Mr. Brownback has been effective in promoting his plan for funding democracy and human rights in Iran. His amendment authorizing the State Department to spend $3 million on democracy promotion inside the country or for an international conference for the Iranian exile community found its way into the 2005 budget bill. It is similar to a provision he stuck inside the budget bill for 2004,which authorized the State Department to spend $1 million for organizations inside the country working for human rights and political change.
He told the Sun yesterday that he was disappointed the money for the grant was not used for a project inside Iran.
“I also recognized that the Bush administration was in election mode. The war in Iraq was a central part of the election. We don’t want another piece of fat in the fire and they backed away from anything that was seen aggressive by the regime in Iran,” he said.
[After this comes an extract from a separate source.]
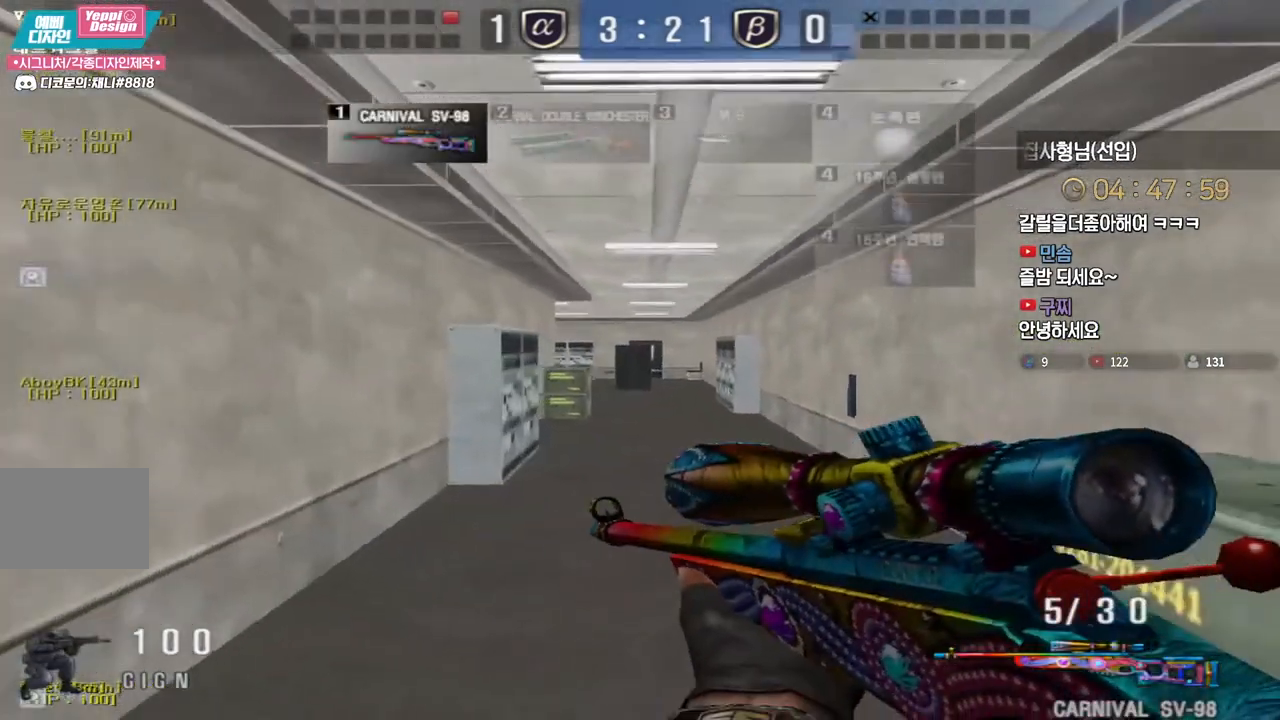
{"keys": ["shift"], "events": [[83, "shift", "down"], [167, "d", "down"], [217, "w", "down"], [300, "w", "up"], [467, "d", "up"]]}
Instead of going to an organization inside Iran, Mr. Brownback’s grant was made last month to a human rights documentation project affiliated with the Griffin Center for Health and Human Rights at Yale University. The summary of the grant says that eventually the Iranian Human Rights Documentation Center will create a “formidable but diffuse human rights fact-finding network” will develop inside Iran. But, for now, the project is focused on establishing an online clearinghouse of information.
The former assistant secretary of state for democracy, human rights, and labor, Lorne Craner, told the Sun that he and his staff considered a number of options for how to meet the requirements of the Brownback provision for the Iran grant, including giving the funds to exile radio stations in Los Angeles broadcasting into the country and even funding reformist political parties inside the country.
“I am not sure America would be helping the political parties if we gave them money,” Mr. Craner, who is now president of the International Republican Institute, said in an interview. “We had people operating outside of Iran who talked to people inside the country who told us ‘no I don’t want your money.'”
The Iranian human rights lawyer who won the 2003 Nobel Peace Prize, Shirin Ebadi, has encouraged outside assistance for democratic institutions in Iran. In a June 17, 2004, interview with Opendemocracy.net she said, “What’s important is to give aid to democratic institutions inside despotic countries. But when the United States undertakes a military invasion of another country, the situation for human rights activists can deteriorate.”
She also warned that support from foreign governments may undermine the cause of the people they purport to represent. A former Iran analyst for the Pentagon and former adviser to the Coalition Provisional Authority in Iraq, Michael Rubin, told the Sun yesterday that he understood the issues associated with American aid to groups in Iran.
“We don’t want to smother Iran’s democrats,” he said. “We don’t want to be an elephant sitting on the face of a baby. We need to provide resources that can be provided through foundations and expatriate media. U.S. support is like chemotherapy, it can be painful but it is also necessary.”